● Teks yang Ditampilkan
○ ○ ○

Apa yang menghalangimu dari mendengarkan wasiatku kepadamu ? Hendaklah engkau membaca (doa ini) apabila berada di waktu pagi hari dan sore hari:

يَا حَيُّ يَا قَيُّوْمُ، بِرَحْمَتِكَ أَسْتَغِيْثُ، وَأَصْلِحْ لِيْ شَأْنِيْ كُلَّهُ، وَلاَ تَكِلْنِيْ إِلىَ نَفْسِيْ طَرْفَةَ عَيْنٍ أَبَدًا

Wahai Dzat Yang Maha Hidup Kekal, Wahai Dzat Yang terus-menerus mengurus makhluk-Nya, dengan rahmat-Mu aku memohon pertolongan, perbaikilah semua urusanku dan janganlah Engkau serahkan aku kepada diriku walaupun hanya sekejap mata”. (Hadits ini dikeluarkan oleh Ibnu Sunni dalam ‘Amal al-Yaum wa al-Lailah, no. 48 dan dihasankan oleh al-Albani dalam ash-Shahîhah, jilid 1, hlm. 449, no. 227)
Hal itu menunjukkan bahwa seorang hamba harus senantiasa merasa bergantung kepada Allah dalam setiap keadaan.

○ ○ ○

● Yang Perlu Dikerjakan
1. Menurut teks doa pagi dan sore, siapa yang menghasankan hadits itu?
2. Tuliskan kembali dari teks doa pagi dan sore semua kata mulai dari "Apa yang menghalangimu" terus sampai "449, no. 227)".
Bahan berikut sama sekali tidak dipakai di sini.

○ ○ ○

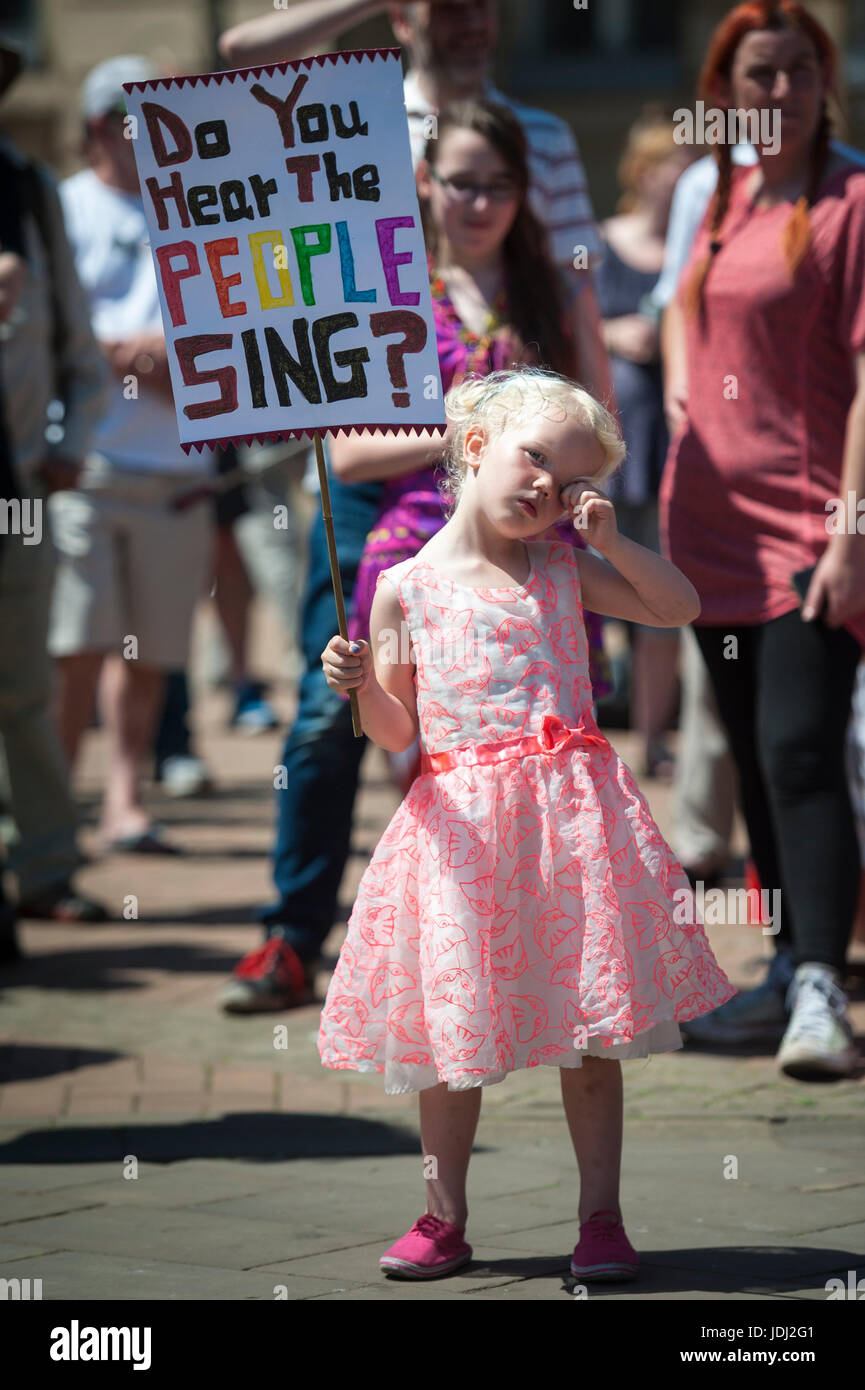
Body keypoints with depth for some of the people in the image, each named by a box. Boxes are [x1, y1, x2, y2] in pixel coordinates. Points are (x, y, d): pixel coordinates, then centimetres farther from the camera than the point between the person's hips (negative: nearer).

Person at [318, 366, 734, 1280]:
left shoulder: (565, 571, 9)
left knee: (589, 1035, 2)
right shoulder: (407, 588, 2)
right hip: (460, 827, -1)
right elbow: (396, 729, 4)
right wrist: (359, 685, -16)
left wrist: (611, 542, 1)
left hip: (569, 814, 1)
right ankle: (444, 1217, 19)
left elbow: (681, 608, 12)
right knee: (453, 1035, 4)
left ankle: (601, 1218, 11)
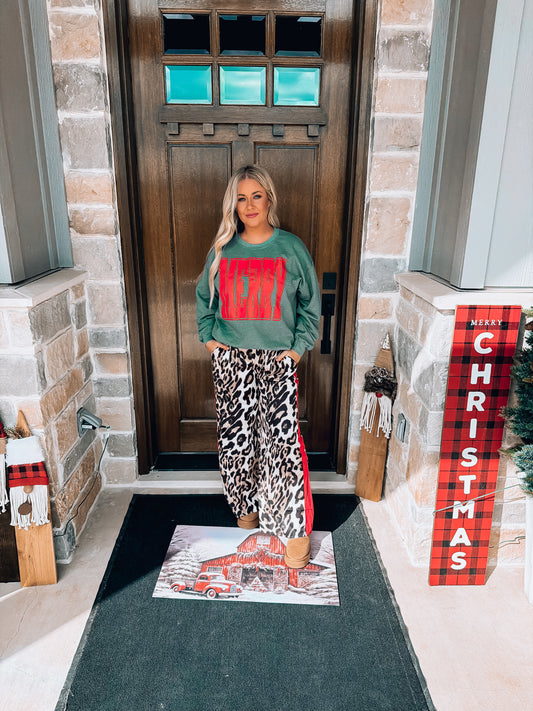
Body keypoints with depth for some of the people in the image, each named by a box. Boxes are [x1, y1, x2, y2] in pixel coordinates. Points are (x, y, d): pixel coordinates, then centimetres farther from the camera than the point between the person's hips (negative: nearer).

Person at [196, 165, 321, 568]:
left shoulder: (291, 247, -1)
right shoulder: (223, 250, 5)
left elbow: (311, 303, 6)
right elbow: (204, 296, 18)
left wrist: (300, 346, -2)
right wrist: (207, 335, 7)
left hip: (278, 360, -2)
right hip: (230, 359, 3)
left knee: (284, 442, -6)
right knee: (236, 439, 9)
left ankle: (295, 530, 10)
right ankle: (248, 505, 35)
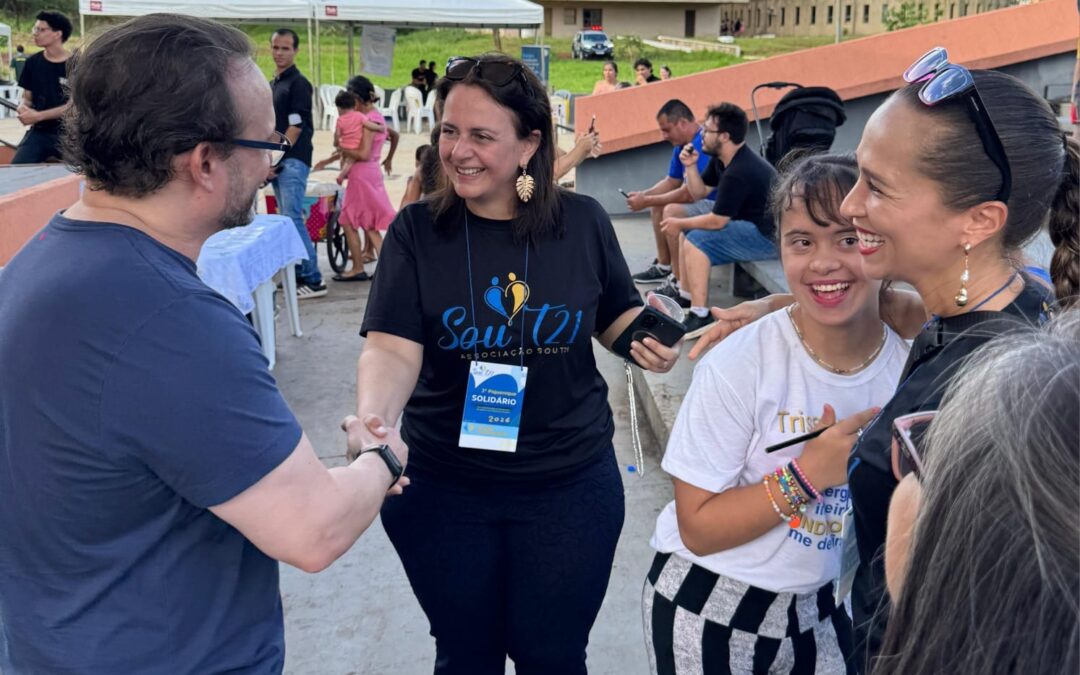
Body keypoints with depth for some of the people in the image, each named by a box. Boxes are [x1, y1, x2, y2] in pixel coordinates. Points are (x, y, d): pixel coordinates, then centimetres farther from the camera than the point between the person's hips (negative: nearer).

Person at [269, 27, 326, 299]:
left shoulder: (298, 83, -7)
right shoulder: (273, 83, 19)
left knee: (292, 219, -15)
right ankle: (298, 275, 16)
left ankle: (313, 279, -12)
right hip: (278, 162, 9)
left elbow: (296, 126, -13)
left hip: (293, 160, -9)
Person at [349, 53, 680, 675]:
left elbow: (619, 317, 8)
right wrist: (372, 421, -37)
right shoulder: (417, 231, -9)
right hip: (442, 489, 0)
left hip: (571, 484, 0)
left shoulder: (583, 222, -6)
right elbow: (392, 348, -17)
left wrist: (649, 342, -14)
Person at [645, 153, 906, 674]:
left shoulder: (913, 361, -11)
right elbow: (698, 528, -18)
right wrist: (808, 474, -26)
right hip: (708, 611, -3)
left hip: (817, 607, 3)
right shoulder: (737, 366, -22)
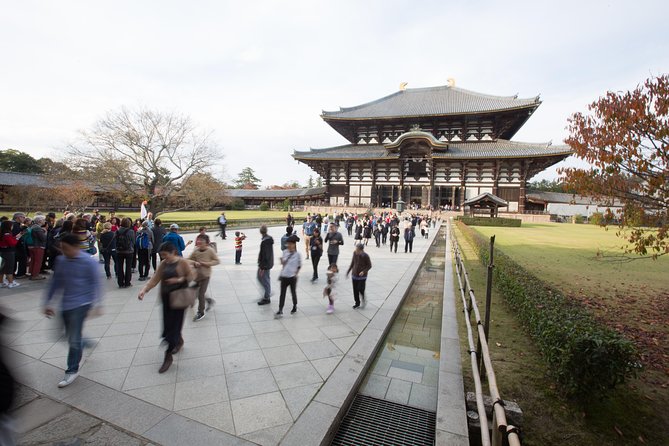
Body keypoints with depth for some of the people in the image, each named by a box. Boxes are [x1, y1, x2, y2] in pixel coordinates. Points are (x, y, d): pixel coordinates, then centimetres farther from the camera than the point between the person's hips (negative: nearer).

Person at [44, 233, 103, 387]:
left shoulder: (88, 262, -16)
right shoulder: (60, 261, 1)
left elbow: (95, 284, -12)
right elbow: (55, 282, 10)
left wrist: (95, 305, -16)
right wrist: (48, 303, 10)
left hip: (81, 303, -6)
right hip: (66, 304, 6)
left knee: (74, 338, -3)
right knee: (71, 336, 17)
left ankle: (72, 371, 12)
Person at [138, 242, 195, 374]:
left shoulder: (182, 262, -11)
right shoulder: (163, 264, 4)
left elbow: (191, 276, -8)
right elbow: (155, 279, 1)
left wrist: (179, 280, -23)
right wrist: (144, 289, -13)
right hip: (166, 297, 6)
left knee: (173, 325, -3)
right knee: (167, 323, 14)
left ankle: (168, 356, 7)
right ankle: (179, 341, 43)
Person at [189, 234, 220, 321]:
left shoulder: (210, 250, -13)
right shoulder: (195, 250, -4)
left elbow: (217, 261, -9)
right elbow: (189, 260, 5)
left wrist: (206, 263, -20)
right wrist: (194, 262, -16)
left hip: (205, 275, -5)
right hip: (197, 275, 5)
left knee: (201, 294, -5)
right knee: (198, 293, 13)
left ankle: (200, 313, 14)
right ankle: (209, 301, 42)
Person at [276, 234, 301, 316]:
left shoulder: (297, 254, -10)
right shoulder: (285, 252, 0)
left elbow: (299, 265, 0)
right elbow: (283, 263, 12)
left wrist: (296, 273, -4)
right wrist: (282, 260, -8)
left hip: (292, 277, -3)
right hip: (284, 276, 3)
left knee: (293, 292, 13)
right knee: (282, 293, 3)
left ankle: (295, 306, 33)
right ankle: (280, 310, 8)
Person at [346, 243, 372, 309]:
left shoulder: (365, 256, -17)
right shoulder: (355, 253, -4)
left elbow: (369, 266, -7)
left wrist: (364, 271, -22)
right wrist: (348, 271, 13)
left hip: (362, 276, -4)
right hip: (354, 275, 4)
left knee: (361, 289, -7)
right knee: (355, 290, 8)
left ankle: (363, 300, 23)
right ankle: (357, 303, 26)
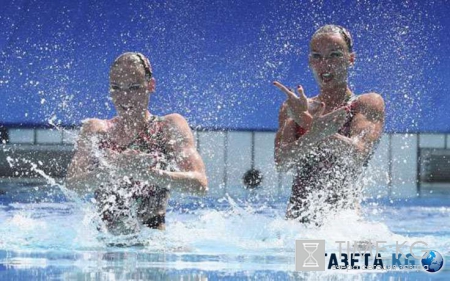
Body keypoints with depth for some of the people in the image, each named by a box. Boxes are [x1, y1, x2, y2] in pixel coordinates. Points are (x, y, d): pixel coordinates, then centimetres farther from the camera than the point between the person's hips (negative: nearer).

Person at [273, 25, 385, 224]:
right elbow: (281, 162, -3)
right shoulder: (292, 108, 14)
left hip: (343, 215, -3)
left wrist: (307, 121, -15)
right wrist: (316, 131, -20)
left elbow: (357, 156, -11)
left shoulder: (369, 104, 6)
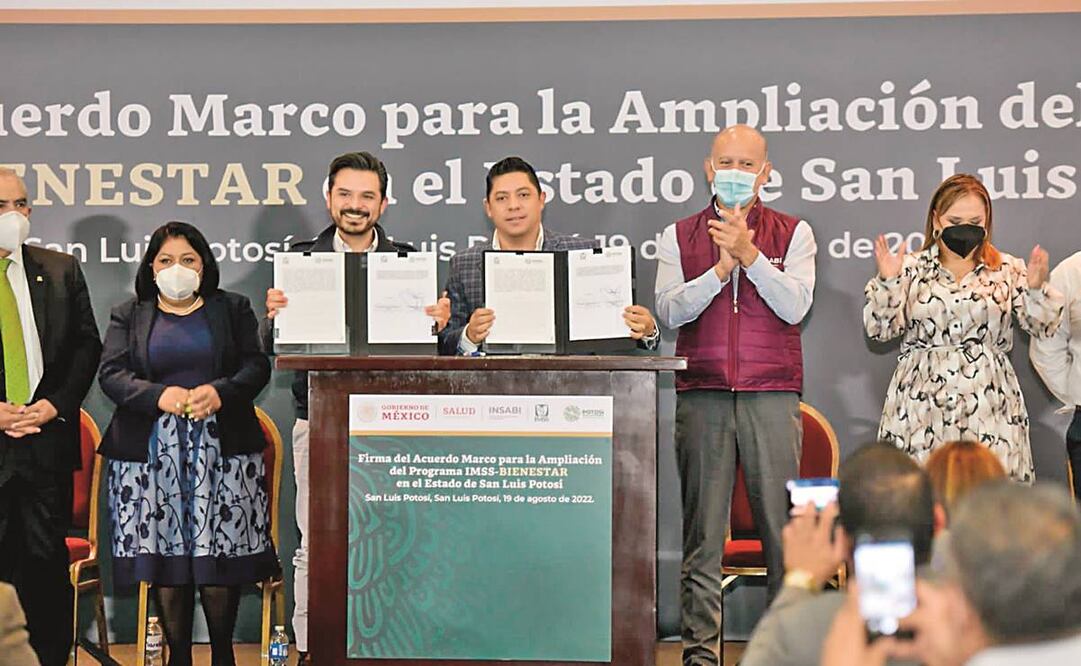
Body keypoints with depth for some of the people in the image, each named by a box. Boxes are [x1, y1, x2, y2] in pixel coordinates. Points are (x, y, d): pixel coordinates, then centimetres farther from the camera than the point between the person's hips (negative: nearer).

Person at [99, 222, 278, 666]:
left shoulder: (232, 309, 13)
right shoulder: (128, 316, 12)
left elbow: (257, 366, 3)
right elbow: (111, 374, 1)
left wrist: (220, 392, -16)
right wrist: (159, 395, -18)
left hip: (221, 450, 0)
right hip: (152, 451, 1)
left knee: (220, 559, -4)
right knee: (163, 559, -1)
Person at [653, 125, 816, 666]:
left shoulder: (793, 233, 10)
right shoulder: (679, 237, 12)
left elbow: (795, 306, -4)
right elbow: (670, 310, 0)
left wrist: (749, 254, -13)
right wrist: (722, 267, -11)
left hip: (772, 394, -1)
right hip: (701, 395, 1)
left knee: (782, 522, -3)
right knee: (702, 526, 0)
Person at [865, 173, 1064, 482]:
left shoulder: (1009, 270, 10)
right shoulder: (911, 269, 8)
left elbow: (1041, 327, 5)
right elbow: (881, 329, 3)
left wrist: (1037, 288, -13)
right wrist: (886, 282, -12)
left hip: (988, 406, 0)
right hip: (921, 403, 0)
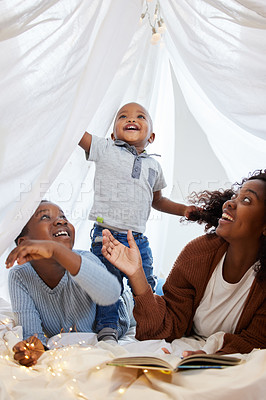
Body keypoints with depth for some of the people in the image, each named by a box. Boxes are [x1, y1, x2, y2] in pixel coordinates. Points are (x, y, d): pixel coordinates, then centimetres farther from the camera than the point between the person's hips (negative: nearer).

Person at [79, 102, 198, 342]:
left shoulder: (154, 165, 15)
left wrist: (183, 209, 17)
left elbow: (157, 200, 26)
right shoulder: (105, 150, 1)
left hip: (138, 240, 4)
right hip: (107, 236, -4)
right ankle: (107, 329, 17)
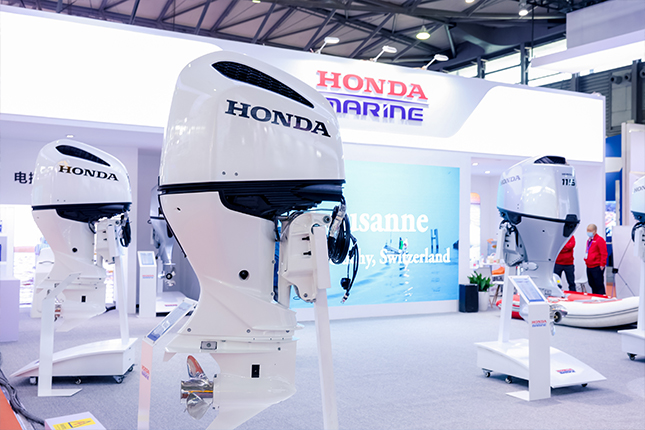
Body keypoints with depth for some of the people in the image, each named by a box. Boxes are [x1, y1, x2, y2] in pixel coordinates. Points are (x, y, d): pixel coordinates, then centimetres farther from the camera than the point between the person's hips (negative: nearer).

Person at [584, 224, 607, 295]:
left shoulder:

○ ○ ○

● Hasil Latihan
1. Al-Albani, dalam ash-Shahîhah.

2.
Apa yang menghalangimu dari mendengarkan wasiatku kepadamu ? Hendaklah engkau membaca (doa ini) apabila berada di waktu pagi hari dan sore hari:

يَا حَيُّ يَا قَيُّوْمُ، بِرَحْمَتِكَ أَسْتَغِيْثُ، وَأَصْلِحْ لِيْ شَأْنِيْ كُلَّهُ، وَلاَ تَكِلْنِيْ إِلىَ نَفْسِيْ طَرْفَةَ عَيْنٍ أَبَدًا

Wahai Dzat Yang Maha Hidup Kekal, Wahai Dzat Yang terus-menerus mengurus makhluk-Nya, dengan rahmat-Mu aku memohon pertolongan, perbaikilah semua urusanku dan janganlah Engkau serahkan aku kepada diriku walaupun hanya sekejap mata”. (Hadits ini dikeluarkan oleh Ibnu Sunni dalam ‘Amal al-Yaum wa al-Lailah, no. 48 dan dihasankan oleh al-Albani dalam ash-Shahîhah, jilid 1, hlm. 449, no. 227)